The 2021 cloud survey included more images taken by Curiosity’s black-and-white navigation cameras, which provided a detailed view of a cloud’s structure as it moved. But the recent study, which began in January and will end in mid-March, relies more on the rover’s Mastcam color camera, which helps scientists see how cloud particles grow over time.

In addition to the image of the sun’s rays, Curiosity captured a set of colored feather-shaped clouds on January 27. When illuminated by sunlight, certain types of clouds can create a rainbow-like spectacle called iridescence.
“cloudwe see iridescence, it means that the size of the particles in a cloud is identical to that of its neighbors in every part of the cloud”, explains in a statement Mark Lemmon, an atmospheric scientist at the Boulder Institute of Space Sciences, in Colorado. “By looking at the color transitions, we see that the size of the particles changes throughout the cloud.
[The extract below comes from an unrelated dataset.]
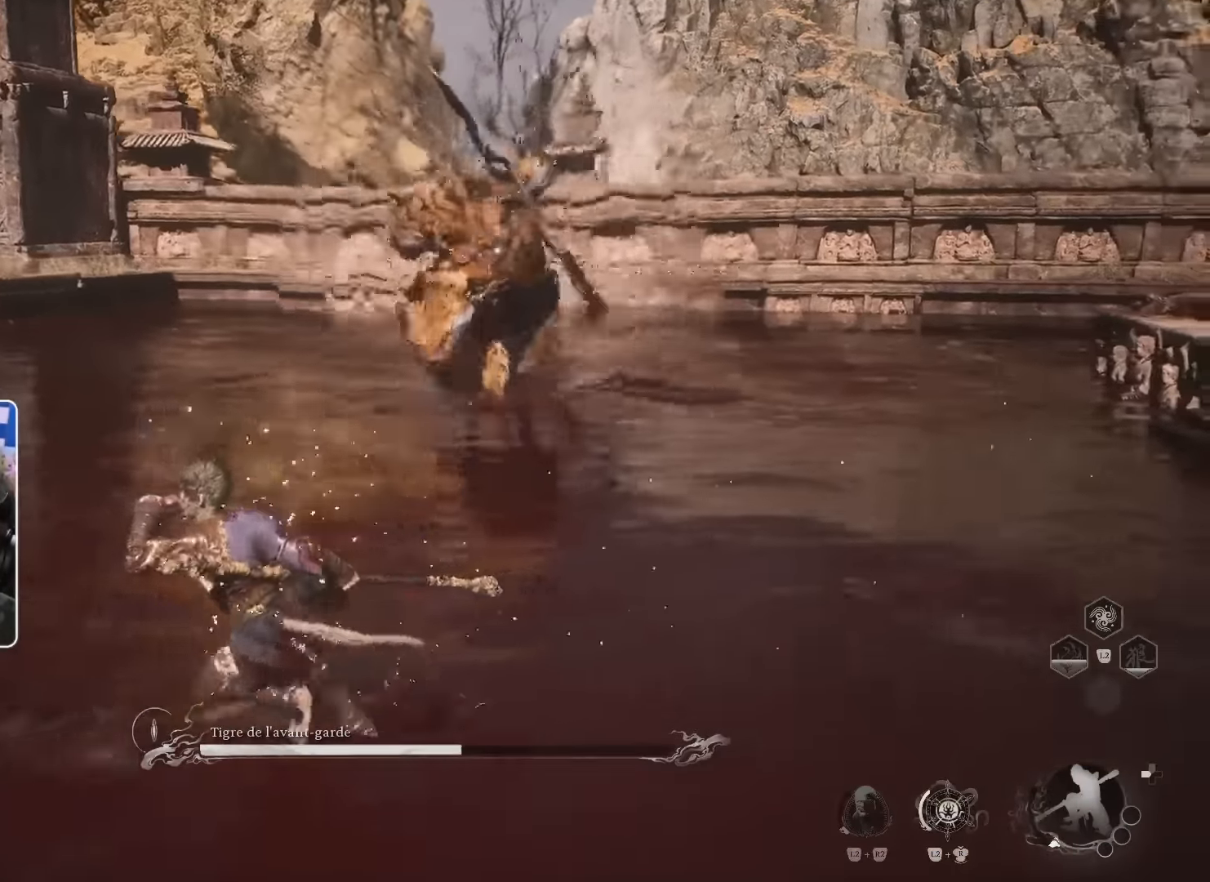
{"dt_ms": 500, "buttons": [], "left_stick": "up", "right_stick": "right"}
That tells us about the way the cloud is evolving and how its particles are changing size over time.”
Curiosity captured both the sun’s rays and iridescent clouds as panoramas, each of which was composited from 28 images sent back to Earth. The images have been processed to bring out the highlights.
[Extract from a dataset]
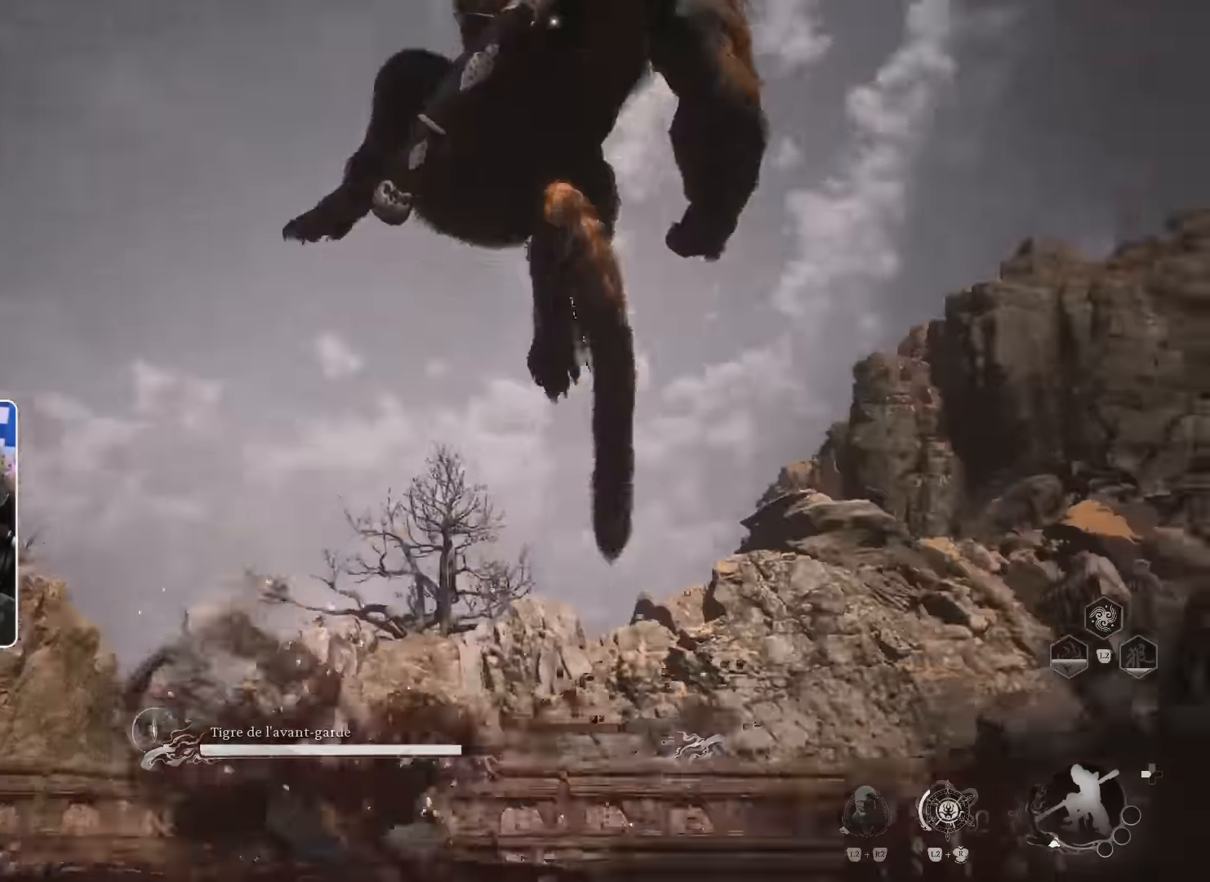
{"dt_ms": 500, "buttons": [], "left_stick": "up", "right_stick": "right"}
NASA discovers that Venus could become a new home for the inhabitants of planet Earth
Archival NASA data supports that Venus may be losing heat from geological activity in regions called coronas, possibly as early tectonic activity on Earth.
Earth and Venus are rocky planets with a similar size and chemical composition., so they should lose their internal heat to space at about the same rate. How Earth loses heat is well known, but the mechanism of heat flow from Venus has long been a mystery.
A study using data from three decades ago from NASA’s Magellan mission has taken a new look at how Venus cools and found that thin regions of the planet’s upper layer may provide an answer.

Our planet has a hot core that heats the surrounding mantle. which transports that heat to the rigid outer rocky layer of the Earth, or lithosphere. The heat is then lost to space, cooling the upper region of the mantle. This mantle convection drives tectonic processes at the surface, keeping a mosaic of moving plates in motion. Venus lacks plate tectonics, so planetary science has long wondered how it loses heat and what processes shape its surface.
The study addresses this mystery by drawing on observations by the Magellan spacecraft in the early 1990s of nearly circular geologic features on Venus called coronae. Running new measurements of the coronas visible in the Magellan images, the researchers concluded that coronae tend to be situated where the planet’s lithosphere is thinnest and most active.
“For a long time we have clung to the idea that the Venusian lithosphere is stagnant and thick, but our view is evolving,” said Suzanne Smrekar, a research scientist at NASA’s Jet Propulsion Laboratory, who led the study published in Nature Geoscience.
Just as a thin sheet releases more body heat than a thick duvet, a thin lithosphere allows more heat to escape from the planet’s interior. through floating plumes of molten rock that ascend to the outer layer. Normally, when heat flux increases, subsurface volcanic activity increases. Thus, the coronae probably reveal places where active geology is shaping the surface of Venus today.

The researchers focused on 65 previously unstudied coronas, up to a few hundred kilometers in diameter. To calculate the thickness of the surrounding lithosphere, they measured the depth of the trenches and ridges surrounding each crown.
They found that the ridges are closer together in areas where the lithosphere is more flexible or elastic. Using a computer model of how an elastic lithosphere bends, they determined that, on average, the lithosphere around each coronal is about 11 kilometers thick, much less than previous studies suggest. These regions have an estimated heat flux higher than the Earth average, suggesting that the coronas are geologically active.
“Although Venus does not have similar tectonics to Earth, these regions of thin lithosphere appear to be leaking significant amounts of heat.similar to areas where new tectonic plates are forming on the Earth’s seafloor,” says Smrekar.